Congratulations on having Silver and Gold selected for the Iris Prize 2021, how does it feel to have your film part of such an important LGBTQ Film Festival?
It's great to have 'Silver and Gold' as a part of Iris and the Best British short 2021. The recognition is amazing and knowing that the film will be pushed further after the in-person festival is even better, with the online festival for the rest of the month and partnerships with Film4. Alongside that to be included in the categories with so many other great films.
How did Silver and Gold come about, what was the inspiration behind your screenplay?
'Silver and Gold' came about from a few places. It was a lot about tourism, and how these performers would communicate with one another so the tourists didn't know- it then developed from this obviously. It also came from my huge appreciation for animation films, there's loads of inspiration from Pixar and previous animated shorts I've seen. And then wanting to tell a romance story that felt honest.
What was the most challenging scene for you to film?
The scene outside St Pauls cathedral was pretty tough. We were being rushed along and it was such a vital scene that had to be done correctly. I have a lot of appreciation for the cinematographer, Emilio, for having the camera on the easy rig for a solid hour or two for that scene - and it's probably my favourite scene in the film too, the performances with the soundtrack just elevate it so much.
Where did your passion for filmmaking come from?
My passion for filmmaking started at 14, when a good friend of mine was really into it and I wanted to get involved. It became our main focus, we would write and storyboard in science classes so we could shoot ideas at the weekend. I later went to university to properly educate myself on film and that's where I made this film.
Did you feel any pressure writing, directing and editing Silver and Gold, will you take on as many roles on your next project?
I don't think I felt any pressure from the roles, but in time I think I would like to have someone else write something that I could direct. Maybe even write it together? But to focus on directing over anything else is the aim. I will still write, direct and edit my own films for a little while though, I just really enjoy being in the driver's seat from start to end.
What would you say has been the most valuable lesson you’ve taken from making this film?
The most valuable lesson I've learned from the making of the film is probably just to be honest with what you're making and not to be afraid to have the film as an expression of how you're feeling and want to show. I think if you get that down audiences will appreciate it more.
Should LGBTQ+ filmmakers continue to push the boundaries of the narratives they want to tell?
Yes, LGBTQ+ filmmakers should definitely continue to push boundaries. Some of the shorts I've seen at the festival do exactly that and the wider the boundaries go more unique ways of telling captivating stories will arise and that's really exciting.
Do you have any tips or advice to offer a first time director or was there something you wish you had known before you started shooting?

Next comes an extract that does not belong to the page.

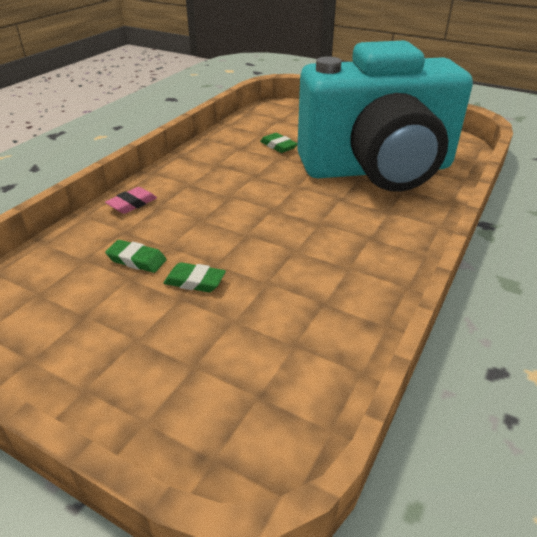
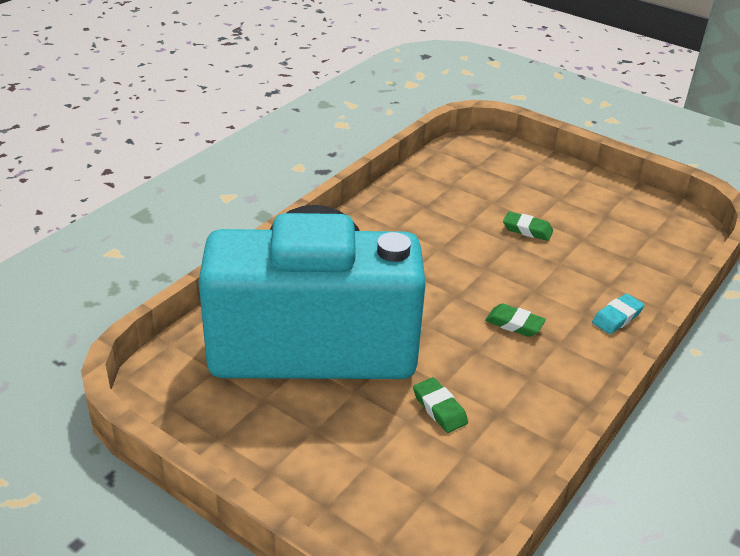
camera: 175 degrees left, 0 degrees up
pink eraser [105,187,157,214] -> turquoise eraser [592,294,645,334]
green eraser [105,240,167,273] -> green eraser moved to [485,303,546,337]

Tips for first-time filmmakers are a bit tricky cause everyone is different. But some in relation to my film and my experience is making a film with no dialogue really helps because it forces you to use the medium. It relies a lot on the use of sound design over dialogue and with no talking it focuses on production design/ costume, makeup as key aspects to tell the story. I feel from experience at uni a lot of first-time directors love cameras and actors, which of course are great, but not giving attention to other aspects in the process can stop a film from really excelling. Another tip is to edit your own work, I feel like I learned so much by cutting out the bits that I thought worked in the script and it made the film so much better. Editing I think should be treated like re-writing in a way, I learned so much more about what we were trying to make in post-production than I did in any other stage, that's when the film really spoke to me I feel. Also, if it is your first film allow yourself to learn and stay calm when making it.

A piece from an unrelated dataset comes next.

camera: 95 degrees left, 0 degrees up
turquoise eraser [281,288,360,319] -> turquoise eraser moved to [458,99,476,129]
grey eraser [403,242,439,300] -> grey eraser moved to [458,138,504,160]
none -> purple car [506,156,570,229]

Some of the shorts I've seen at the festival do exactly that and the wider the boundaries go more unique ways of telling captivating stories will arise and that's really exciting.

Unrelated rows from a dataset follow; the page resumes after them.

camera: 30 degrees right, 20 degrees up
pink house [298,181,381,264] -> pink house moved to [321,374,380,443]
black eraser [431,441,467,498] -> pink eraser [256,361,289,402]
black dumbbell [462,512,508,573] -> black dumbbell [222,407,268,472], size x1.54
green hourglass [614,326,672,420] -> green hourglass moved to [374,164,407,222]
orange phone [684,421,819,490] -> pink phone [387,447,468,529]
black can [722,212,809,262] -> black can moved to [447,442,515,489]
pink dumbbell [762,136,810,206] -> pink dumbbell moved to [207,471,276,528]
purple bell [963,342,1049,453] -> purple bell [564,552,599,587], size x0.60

What are you currently working on?
I'm currently writing a bit, throwing ideas around in my head, hopefully will be shooting a music video soon- I want to do more of them. Then there's another short that I made in June which is still in post-production, but I think that will end up being a part of something a bit larger.
And finally what do you hope people will take away from your film?
I hope that audiences take a bit of joy from the film, it's a feel-good film at the end of the day, but maybe also inspires some to 'step off that box' to get what they want and really go for it. Also possibly to rethink how they look at living statues performing on the streets haha.